The defendants join an estimated 5,500 people on trial in 95 separate prosecutions, including some on terrorism charges, according to Turkish rights groups, linked to the unrest that challenged Prime Minister Tayyip Erdogan's decade in power.
In the latest court case, five of the defendants are accused of forming a criminal organisation - which they deny - and could face up to 30 years in prison, lawyers said.
The indictment cites, among its primary pieces of evidence, messages on social-media websites Twitter and Facebook that encouraged people to come to public protests.
"It is an absolutely scandalous prosecution that should have never been brought to court," Andrew Gardner, Turkey researcher for Amnesty International, said earlier this week.
"The indictment is completely without evidence of a crime, in the understanding of international human rights laws and Turkey's own laws ... The right to peaceful assembly is being put on trial," he told a news conference.
Most of the defendants are part of Taksim Solidarity, an ad hoc collection of engineers, architects, doctors, business owners and activists who opposed Erdogan's plans to redevelop Taksim Square, including razing Gezi Park to build a shopping centre, amid a construction boom that has transformed Istanbul.
The small environmental movement to save Gezi, one of the few public green spaces in Europe's biggest city, quickly mushroomed into nationwide anti-government protests in June 2013, with many accusing Erdogan of authoritarianism.
At least six people died in clashes with police, and the Turkish Medical Association says 10,000 were seriously hurt.

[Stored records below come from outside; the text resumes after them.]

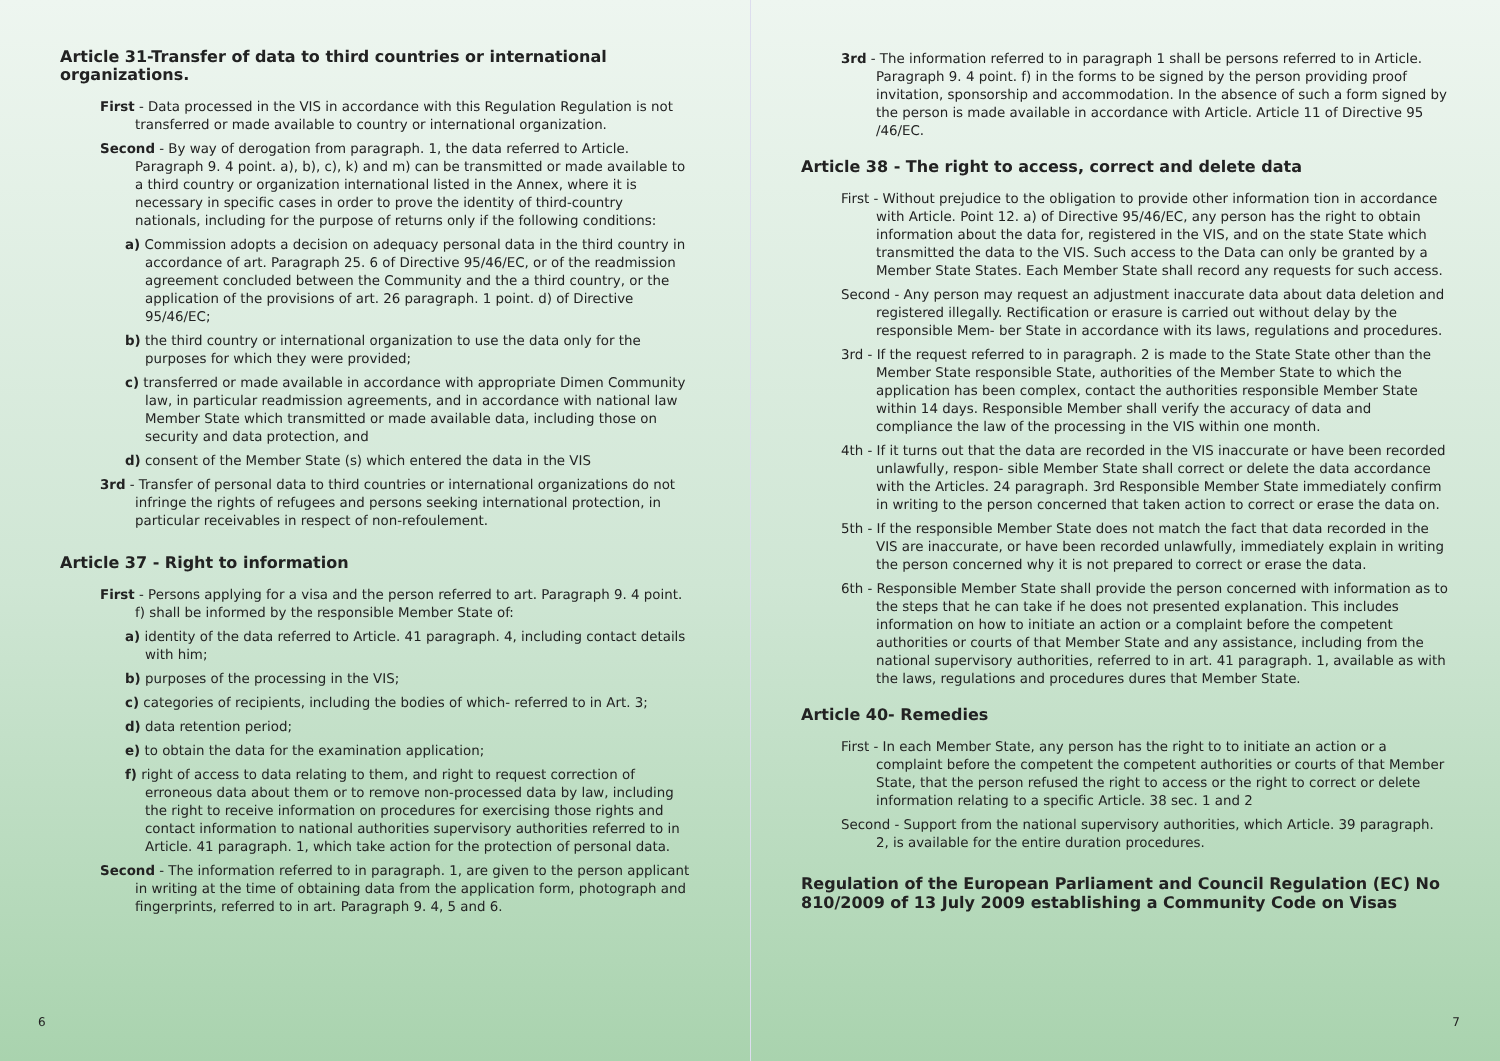Article 31-Transfer of data to third countries or international organizations.
First - Data processed in the VIS in accordance with this Regulation Regulation is not transferred or made available to country or international organization.
Second - By way of derogation from paragraph. 1, the data referred to Article. Paragraph 9. 4 point. a), b), c), k) and m) can be transmitted or made available to a third country or organization international listed in the Annex, where it is necessary in specific cases in order to prove the identity of third-country nationals, including for the purpose of returns only if the following conditions:
a) Commission adopts a decision on adequacy personal data in the third country in accordance of art. Paragraph 25. 6 of Directive 95/46/EC, or of the readmission agreement concluded between the Community and the a third country, or the application of the provisions of art. 26 paragraph. 1 point. d) of Directive 95/46/EC;
b) the third country or international organization to use the data only for the purposes for which they were provided;
c) transferred or made available in accordance with appropriate Dimen Community law, in particular readmission agreements, and in accordance with national law Member State which transmitted or made available data, including those on security and data protection, and
d) consent of the Member State (s) which entered the data in the VIS
3rd - Transfer of personal data to third countries or international organizations do not infringe the rights of refugees and persons seeking international protection, in particular receivables in respect of non-refoulement.
Article 37 - Right to information
First - Persons applying for a visa and the person referred to art. Paragraph 9. 4 point. f) shall be informed by the responsible Member State of:
a) identity of the data referred to Article. 41 paragraph. 4, including contact details with him;
b) purposes of the processing in the VIS;
c) categories of recipients, including the bodies of which- referred to in Art. 3;
d) data retention period;
e) to obtain the data for the examination application;
f) right of access to data relating to them, and right to request correction of erroneous data about them or to remove non-processed data by law, including the right to receive information on procedures for exercising those rights and contact information to national authorities supervisory authorities referred to in Article. 41 paragraph. 1, which take action for the protection of personal data.
Second - The information referred to in paragraph. 1, are given to the person applicant in writing at the time of obtaining data from the application form, photograph and fingerprints, referred to in art. Paragraph 9. 4, 5 and 6.
6
3rd - The information referred to in paragraph 1 shall be persons referred to in Article. Paragraph 9. 4 point. f) in the forms to be signed by the person providing proof invitation, sponsorship and accommodation. In the absence of such a form signed by the person is made available in accordance with Article. Article 11 of Directive 95 /46/EC.
Article 38 - The right to access, correct and delete data
First - Without prejudice to the obligation to provide other information tion in accordance with Article. Point 12. a) of Directive 95/46/EC, any person has the right to obtain information about the data for, registered in the VIS, and on the state State which transmitted the data to the VIS. Such access to the Data can only be granted by a Member State States. Each Member State shall record any requests for such access.
Second - Any person may request an adjustment inaccurate data about data deletion and registered illegally. Rectification or erasure is carried out without delay by the responsible Mem- ber State in accordance with its laws, regulations and procedures.
3rd - If the request referred to in paragraph. 2 is made to the State State other than the Member State responsible State, authorities of the Member State to which the application has been complex, contact the authorities responsible Member State within 14 days. Responsible Member shall verify the accuracy of data and compliance the law of the processing in the VIS within one month.
4th - If it turns out that the data are recorded in the VIS inaccurate or have been recorded unlawfully, respon- sible Member State shall correct or delete the data accordance with the Articles. 24 paragraph. 3rd Responsible Member State immediately confirm in writing to the person concerned that taken action to correct or erase the data on.
5th - If the responsible Member State does not match the fact that data recorded in the VIS are inaccurate, or have been recorded unlawfully, immediately explain in writing the person concerned why it is not prepared to correct or erase the data.
6th - Responsible Member State shall provide the person concerned with information as to the steps that he can take if he does not presented explanation. This includes information on how to initiate an action or a complaint before the competent authorities or courts of that Member State and any assistance, including from the national supervisory authorities, referred to in art. 41 paragraph. 1, available as with the laws, regulations and procedures dures that Member State.
Article 40- Remedies
First - In each Member State, any person has the right to to initiate an action or a complaint before the competent the competent authorities or courts of that Member State, that the person refused the right to access or the right to correct or delete information relating to a specific Article. 38 sec. 1 and 2
Second - Support from the national supervisory authorities, which Article. 39 paragraph. 2, is available for the entire duration procedures.
Regulation of the European Parliament and Council Regulation (EC) No 810/2009 of 13 July 2009 establishing a Community Code on Visas
7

"We came together as Taksim Solidarity to fulfil our duties and protect our most basic constitutional rights," architect Mucella Yapici, who is accused of leading the protests, told a packed courtroom, denying the charges against her. Yapici's daughter Cansu, 27, is also on trial.
Other defendants in the latest trial risk between one- and three-year jail terms for offences such as breaking the law on public assembly, according to the indictment.
Thousands of other defendants face charges mainly to do with violentt incidents that occurred during the unrest.
COUP PLOT
Erdogan has depicted the protests as an international conspiracy and part of a failed coup d'etat attempt against his rule. He remains Turkey's most popular political figure and is widely expected to run for president in an August election.
"This trial is the government's effort to discredit the Gezi movement ... but the reality is: Taksim Solidarity awakened public opposition that was dormant since probably the 1980 (military) coup," said Melda Onur, an opposition lawmaker.
Erdogan's critics say the government is using courts to quash that political dissent, and some observers say the trials of Gezi activists have a chilling effect on civil society.
"There is no question that there is an atmosphere of intimidation and creation of a fear psychosis within society," said Amnesty's secretary-general, Salil Shetty.
Sporadic protests have hit Turkish cities over the past year, but their size has dwindled. On the May 31 anniversary of the start of the Gezi protest, a reported 25,000 police officers fired tear gas to disperse a crowd of about 1,000 people near Taksim trying to commemorate those who had died in the unrest.
The indictment said some protesters last year used bottles and rocks to repel police officers trying to clear Gezi Park, and that other groups built barricades in the road, threw Molotov cocktails and ballbearings and used percussion bombs.
Human Rights Watch drew attention to the failure to investigate most of the police who were accused of wrongdoing during the protests. "Just a handful of police have faced any kind of criminal prosecution for excessive use of force and their role in the deaths of three protesters," it said.